---------- SOURCE MATERIAL
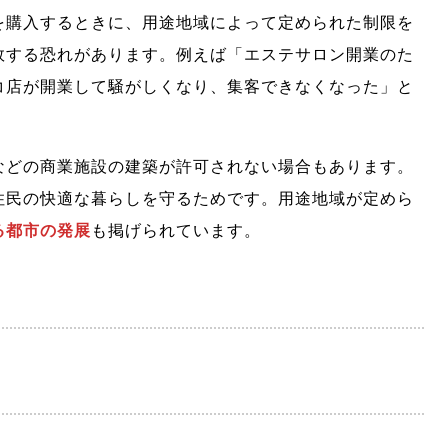
を購入するときに、用途地域によって定められた制限を
敗する恐れがあります。例えば「エステサロン開業のた
コ店が開業して騒がしくなり、集客できなくなった」と
などの商業施設の建築が許可されない場合もあります。
住民の快適な暮らしを守るためです。用途地域が定めら
る都市の発展
も掲げられています。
--------------------
• [TASK ITEM]
Return all the data above as written, leaving out only the pictures.

• [SOLVED PROBLEM]
を購入するときに、用途地域によって定められた制限を
敗する恐れがあります。例えば「エステサロン開業のた
コ店が開業して騒がしくなり、集客できなくなった」と
などの商業施設の建築が許可されない場合もあります。
住民の快適な暮らしを守るためです。用途地域が定めら
る都市の発展
も掲げられています。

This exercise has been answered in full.